Comment by amluto

2 months ago

Is it?

This week I asked GPT-5.2 to debug an assertion failure in some code that worked on one compiler but failed on a different compiler. I went through several rounds of GPT-5.2 suggesting almost-plausible explanations, and then it modified the assertion and gave a very confident-sounding explanation of why it was reasonable to do so, but the new assertion didn’t actually check what the old assertion checked. It also spent an impressive of time arguing, entirely incorrectly and based in flawed reasoning that I don’t really think it found in its training set, as to why it wasn’t wrong.

I finally got it to answer correctly by instructing it that it was required to identify the exact code generation difference that caused the failure.
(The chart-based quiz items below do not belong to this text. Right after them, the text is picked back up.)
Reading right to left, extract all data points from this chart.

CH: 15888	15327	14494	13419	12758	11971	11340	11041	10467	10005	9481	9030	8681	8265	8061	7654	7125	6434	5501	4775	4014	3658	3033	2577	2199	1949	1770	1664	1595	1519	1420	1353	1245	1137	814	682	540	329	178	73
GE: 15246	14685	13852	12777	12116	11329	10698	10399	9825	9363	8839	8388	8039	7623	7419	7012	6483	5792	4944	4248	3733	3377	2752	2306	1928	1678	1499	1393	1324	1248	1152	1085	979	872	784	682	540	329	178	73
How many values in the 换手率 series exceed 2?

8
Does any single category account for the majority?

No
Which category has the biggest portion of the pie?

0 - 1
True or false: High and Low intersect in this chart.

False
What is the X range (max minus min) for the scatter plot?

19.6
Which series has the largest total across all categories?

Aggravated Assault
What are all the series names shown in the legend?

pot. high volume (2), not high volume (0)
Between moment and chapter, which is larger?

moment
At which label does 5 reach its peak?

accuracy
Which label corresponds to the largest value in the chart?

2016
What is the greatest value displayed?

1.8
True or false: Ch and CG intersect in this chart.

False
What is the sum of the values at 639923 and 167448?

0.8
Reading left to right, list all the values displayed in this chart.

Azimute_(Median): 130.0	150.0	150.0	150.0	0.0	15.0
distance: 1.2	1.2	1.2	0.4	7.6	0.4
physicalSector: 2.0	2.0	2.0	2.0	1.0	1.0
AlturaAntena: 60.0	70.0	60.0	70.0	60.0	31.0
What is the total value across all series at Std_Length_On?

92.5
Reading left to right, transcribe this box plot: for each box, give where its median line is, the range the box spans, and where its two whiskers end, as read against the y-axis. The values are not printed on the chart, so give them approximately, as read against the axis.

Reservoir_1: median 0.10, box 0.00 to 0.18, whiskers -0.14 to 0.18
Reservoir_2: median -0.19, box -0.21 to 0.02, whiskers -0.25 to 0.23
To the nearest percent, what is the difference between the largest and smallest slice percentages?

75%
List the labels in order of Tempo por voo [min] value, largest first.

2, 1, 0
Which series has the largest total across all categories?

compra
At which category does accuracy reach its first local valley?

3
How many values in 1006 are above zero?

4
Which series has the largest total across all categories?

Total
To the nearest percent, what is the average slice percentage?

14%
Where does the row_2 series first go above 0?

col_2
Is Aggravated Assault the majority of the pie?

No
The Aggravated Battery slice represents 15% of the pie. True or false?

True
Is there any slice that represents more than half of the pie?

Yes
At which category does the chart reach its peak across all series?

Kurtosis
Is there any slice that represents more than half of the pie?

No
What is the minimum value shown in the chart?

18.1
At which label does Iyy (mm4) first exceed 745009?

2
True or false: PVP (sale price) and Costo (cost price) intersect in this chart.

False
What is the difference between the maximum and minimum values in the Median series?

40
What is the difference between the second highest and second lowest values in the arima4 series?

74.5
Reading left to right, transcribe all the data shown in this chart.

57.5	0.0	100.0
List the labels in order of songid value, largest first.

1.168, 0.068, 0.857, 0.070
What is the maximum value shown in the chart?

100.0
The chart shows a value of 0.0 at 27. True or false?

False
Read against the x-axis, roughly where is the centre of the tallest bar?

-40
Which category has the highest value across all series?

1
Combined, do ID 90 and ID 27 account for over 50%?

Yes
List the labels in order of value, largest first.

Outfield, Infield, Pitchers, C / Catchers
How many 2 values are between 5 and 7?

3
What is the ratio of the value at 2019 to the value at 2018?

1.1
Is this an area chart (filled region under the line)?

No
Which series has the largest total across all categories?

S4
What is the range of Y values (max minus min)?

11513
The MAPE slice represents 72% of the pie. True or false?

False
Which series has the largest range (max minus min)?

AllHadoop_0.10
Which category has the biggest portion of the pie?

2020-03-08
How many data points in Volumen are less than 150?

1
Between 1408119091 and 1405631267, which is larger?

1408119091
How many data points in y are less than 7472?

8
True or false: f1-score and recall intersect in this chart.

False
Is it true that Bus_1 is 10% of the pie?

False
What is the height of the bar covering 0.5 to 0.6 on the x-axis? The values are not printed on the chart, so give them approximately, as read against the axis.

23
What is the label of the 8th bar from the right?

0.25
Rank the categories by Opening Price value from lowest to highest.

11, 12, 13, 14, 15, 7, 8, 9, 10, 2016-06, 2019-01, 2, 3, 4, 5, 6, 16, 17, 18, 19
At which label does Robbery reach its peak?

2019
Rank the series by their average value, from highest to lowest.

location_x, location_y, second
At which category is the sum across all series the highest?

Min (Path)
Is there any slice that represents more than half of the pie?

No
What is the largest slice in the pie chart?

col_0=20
I haven’t used coding models all that much, but I don’t think the older ones would have tried so hard to cheat.

This is also consistent with reports of multiple different vendors’ agents figuring out how to appear to diagnose bugs by looking up the actual committed fix in the repository.

2 comments

amluto

efficax 2 months ago

they all do this at some point. claude loves to delete tests that are failing if it can't fix them. or delete code that won't compile if it can't figure it out

amluto 2 months ago

Huh. A while back I gave up fighting with Claude Code to get it to cheat the ridiculous Home Assistant pre-run integration checklist so I could run some under-development code and I ended up doing it myself.